## WRITTEN EXERCISE 1
In the expression parsing notes below, which non-terminals does the Grammar section define? List each one.
====== EXCERPT ======
Math expression example
Grammar
<expr> ::= <sum>
<sum> ::= <prod> ([+-] <prod>)*
<prod> ::= <value> ([*/] <value>)*
<value> ::= [0-9]+ / '(' <expr> ')'
Handling precedence
The higher the precedence -> the lower in the tree
Lower precedence non-terminals generate higher ones
<sum> ::= <prod> ([+-] <prod>)* <prod> ::= <value> ([*/] <value>)*
Handling associativity
Left associative operators go deep (loop) on the left
Right associative operators go deep (loop) on the right
Or can be handled in the parser
<sum> ::= <prod> [+-] <prod> | <sum> [+-] <prod>
Recursive descent
Expr
// <expr> ::= <sum>
AST parse_expr() {
return parse_sum();
}
Sum
// <sum> ::= <prod> ([+-] <prod>)*
AST parse_sum() {
AST left = parse_prod();
auto token = next_token();
while (token == '+' || token == '-') {
AST right = parse_prod();
left = make_op(token, left, right);
}
return left;
}
Prod
// <prod> ::= <value> ([*/] <value>)*
AST parse_prod() {
AST left = parse_value();
auto token = next_token();
while (token == '*' || token == '/') {
AST right = parse_value();
left = make_op(token, left, right);
}
return left;
}
Value
// <value> ::= [0-9]+ / '(' <expr> ')'
AST parse_value() {
auto token = next_token();
if (token == NUMBER) {
return make_number(token);
}
else if (token == '(') {
AST expr = parse_expr();
require_token(')');
return expr;
}
throw error;
}
Operator precedence
int precedence(token) {
switch (token) {
case EOF: return 0;
case '(': return 2;
case ')': return 5;
case '+':
case '-': return 10;
case '*':
case '/': return 20;
}
}
AST parse_expr() {
stack<AST> output;
stack<Token> operators;
do {
auto token = next_token();
handle_token(token, output, operators);
} while (token != EOF);
AST result = output.top();
output.pop();
assert(output.empty());
return result;
}
void handle_token(token, output, operators) {
if (token == NUMBER) {
output.push(make_number(token));
} else {
handle_operator(token, output, operators);
}
}
void handle_operator(token, output, operators) {
auto prec = precedence(token);
while (!operators.empty() &&
(precedence(operators.top()) >= prec)) {
output_tree(operators.top());
operators.pop();
}
if (token == ')') {
assert(operators.top() == '(');
operators.pop();
} else if (token != EOF) { // '(' or an operator
operators.push(token);
}
}
void output_tree(Token operator, output) {
auto rhs = output.top();
output.pop();
auto lhs = output.top();
output.pop();
output.push(make_op(operator, lhs, rhs));
}
Most hand-written parsers use combination of recursive descent and operator precendence for expression for better performance when parsing expressions.
Homework
Extend the xxx2html tool to:
- Produce pretty-printed html
- bonus: support line length limit
- Produce html where functions have their background colored depending on cyclomatic complexity ranging from light green to light read.
- Produce html where control structures can be collapsed.
Do only one of these.
======
## WRITTEN EXERCISE 2
Put the records' lines into a JSON list of strings, one string per line and no blank lines. Start at the line with "collection date: 1909-10-08" and go up to and including the line with "county / district: Aroostook".
====== SUPPLIED MATERIAL ======
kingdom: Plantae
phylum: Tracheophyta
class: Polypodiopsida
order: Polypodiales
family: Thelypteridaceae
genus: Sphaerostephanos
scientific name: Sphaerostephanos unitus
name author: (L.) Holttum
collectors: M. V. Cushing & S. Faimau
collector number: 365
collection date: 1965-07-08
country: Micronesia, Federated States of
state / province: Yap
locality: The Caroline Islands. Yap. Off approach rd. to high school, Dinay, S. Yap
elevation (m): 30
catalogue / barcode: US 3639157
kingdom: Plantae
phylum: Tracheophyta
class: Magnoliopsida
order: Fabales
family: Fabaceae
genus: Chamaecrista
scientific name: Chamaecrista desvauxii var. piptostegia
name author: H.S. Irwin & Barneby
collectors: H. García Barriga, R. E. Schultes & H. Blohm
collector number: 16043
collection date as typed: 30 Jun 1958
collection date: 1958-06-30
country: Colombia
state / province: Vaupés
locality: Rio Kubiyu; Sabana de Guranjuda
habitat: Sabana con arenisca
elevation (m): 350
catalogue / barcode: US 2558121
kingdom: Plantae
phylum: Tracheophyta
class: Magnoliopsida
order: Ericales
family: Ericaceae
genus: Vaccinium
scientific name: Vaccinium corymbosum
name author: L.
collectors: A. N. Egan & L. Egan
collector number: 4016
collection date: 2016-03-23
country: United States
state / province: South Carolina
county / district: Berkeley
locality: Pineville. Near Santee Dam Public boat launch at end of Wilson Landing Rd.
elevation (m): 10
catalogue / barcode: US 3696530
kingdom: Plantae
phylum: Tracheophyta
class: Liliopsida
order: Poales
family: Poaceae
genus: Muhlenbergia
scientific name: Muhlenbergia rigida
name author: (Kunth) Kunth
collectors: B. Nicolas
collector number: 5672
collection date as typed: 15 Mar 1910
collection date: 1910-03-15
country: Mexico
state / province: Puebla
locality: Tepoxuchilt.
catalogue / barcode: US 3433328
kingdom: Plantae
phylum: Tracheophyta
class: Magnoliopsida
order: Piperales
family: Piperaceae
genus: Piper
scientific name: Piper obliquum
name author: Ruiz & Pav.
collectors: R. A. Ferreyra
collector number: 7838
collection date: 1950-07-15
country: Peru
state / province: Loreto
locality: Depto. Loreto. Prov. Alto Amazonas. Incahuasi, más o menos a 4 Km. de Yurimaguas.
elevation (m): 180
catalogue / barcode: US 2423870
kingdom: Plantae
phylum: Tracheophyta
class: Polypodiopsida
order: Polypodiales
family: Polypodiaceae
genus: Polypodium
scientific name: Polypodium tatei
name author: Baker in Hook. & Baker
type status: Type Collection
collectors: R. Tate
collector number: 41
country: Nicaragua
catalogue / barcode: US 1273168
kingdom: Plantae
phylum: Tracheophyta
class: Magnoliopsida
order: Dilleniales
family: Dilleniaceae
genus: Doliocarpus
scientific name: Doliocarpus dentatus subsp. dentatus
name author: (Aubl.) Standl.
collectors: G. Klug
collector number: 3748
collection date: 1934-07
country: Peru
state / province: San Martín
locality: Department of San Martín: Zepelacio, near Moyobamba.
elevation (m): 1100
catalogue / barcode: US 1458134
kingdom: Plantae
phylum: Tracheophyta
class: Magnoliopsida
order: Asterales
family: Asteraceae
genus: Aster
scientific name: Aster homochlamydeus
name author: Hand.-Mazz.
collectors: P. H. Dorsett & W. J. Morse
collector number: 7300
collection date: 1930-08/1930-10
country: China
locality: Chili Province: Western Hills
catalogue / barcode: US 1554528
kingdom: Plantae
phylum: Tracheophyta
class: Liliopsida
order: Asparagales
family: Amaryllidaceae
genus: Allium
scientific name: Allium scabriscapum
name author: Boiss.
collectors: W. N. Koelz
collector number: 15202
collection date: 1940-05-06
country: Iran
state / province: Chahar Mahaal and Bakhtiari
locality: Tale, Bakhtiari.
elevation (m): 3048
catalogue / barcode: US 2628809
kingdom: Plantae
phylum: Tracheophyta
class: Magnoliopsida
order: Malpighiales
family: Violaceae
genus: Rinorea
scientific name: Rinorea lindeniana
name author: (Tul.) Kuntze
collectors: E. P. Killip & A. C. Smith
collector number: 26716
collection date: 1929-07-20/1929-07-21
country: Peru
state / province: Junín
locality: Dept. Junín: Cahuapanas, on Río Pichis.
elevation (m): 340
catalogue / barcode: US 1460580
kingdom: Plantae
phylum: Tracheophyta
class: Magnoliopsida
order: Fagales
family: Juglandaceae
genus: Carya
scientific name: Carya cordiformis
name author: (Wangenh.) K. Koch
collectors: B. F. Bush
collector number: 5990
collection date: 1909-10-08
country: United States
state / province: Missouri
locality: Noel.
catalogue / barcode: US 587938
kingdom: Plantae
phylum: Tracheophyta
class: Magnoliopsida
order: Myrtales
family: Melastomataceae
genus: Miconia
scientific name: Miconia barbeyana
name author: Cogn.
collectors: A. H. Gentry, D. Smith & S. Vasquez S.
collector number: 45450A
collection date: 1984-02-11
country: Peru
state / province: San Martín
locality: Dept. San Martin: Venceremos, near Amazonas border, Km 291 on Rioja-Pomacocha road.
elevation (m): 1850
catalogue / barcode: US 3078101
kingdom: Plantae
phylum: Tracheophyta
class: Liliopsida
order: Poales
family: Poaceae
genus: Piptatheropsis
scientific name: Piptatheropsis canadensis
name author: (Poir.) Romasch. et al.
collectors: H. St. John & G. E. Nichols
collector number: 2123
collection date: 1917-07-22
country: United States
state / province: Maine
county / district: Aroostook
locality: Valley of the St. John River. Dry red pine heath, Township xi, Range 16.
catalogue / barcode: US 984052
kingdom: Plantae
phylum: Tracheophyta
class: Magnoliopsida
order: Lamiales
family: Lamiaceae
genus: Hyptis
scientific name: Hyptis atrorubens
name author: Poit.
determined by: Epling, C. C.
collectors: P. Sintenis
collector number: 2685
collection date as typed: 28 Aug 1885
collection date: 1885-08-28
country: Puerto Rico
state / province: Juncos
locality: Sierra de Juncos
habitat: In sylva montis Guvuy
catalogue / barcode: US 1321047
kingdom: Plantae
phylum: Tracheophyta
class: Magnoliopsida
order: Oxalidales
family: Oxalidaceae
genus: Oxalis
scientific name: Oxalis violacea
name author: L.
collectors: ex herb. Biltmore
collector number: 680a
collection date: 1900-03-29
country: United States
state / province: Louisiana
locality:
======
## COMPLETE RESPONSE 1
<expr>, <sum>, <prod>, <value>

## COMPLETE RESPONSE 2
[
  "collection date: 1909-10-08",
  "country: United States",
  "state / province: Missouri",
  "locality: Noel.",
  "catalogue / barcode: US 587938",
  "kingdom: Plantae",
  "phylum: Tracheophyta",
  "class: Magnoliopsida",
  "order: Myrtales",
  "family: Melastomataceae",
  "genus: Miconia",
  "scientific name: Miconia barbeyana",
  "name author: Cogn.",
  "collectors: A. H. Gentry, D. Smith & S. Vasquez S.",
  "collector number: 45450A",
  "collection date: 1984-02-11",
  "country: Peru",
  "state / province: San Martín",
  "locality: Dept. San Martin: Venceremos, near Amazonas border, Km 291 on Rioja-Pomacocha road.",
  "elevation (m): 1850",
  "catalogue / barcode: US 3078101",
  "kingdom: Plantae",
  "phylum: Tracheophyta",
  "class: Liliopsida",
  "order: Poales",
  "family: Poaceae",
  "genus: Piptatheropsis",
  "scientific name: Piptatheropsis canadensis",
  "name author: (Poir.) Romasch. et al.",
  "collectors: H. St. John & G. E. Nichols",
  "collector number: 2123",
  "collection date: 1917-07-22",
  "country: United States",
  "state / province: Maine",
  "county / district: Aroostook"
]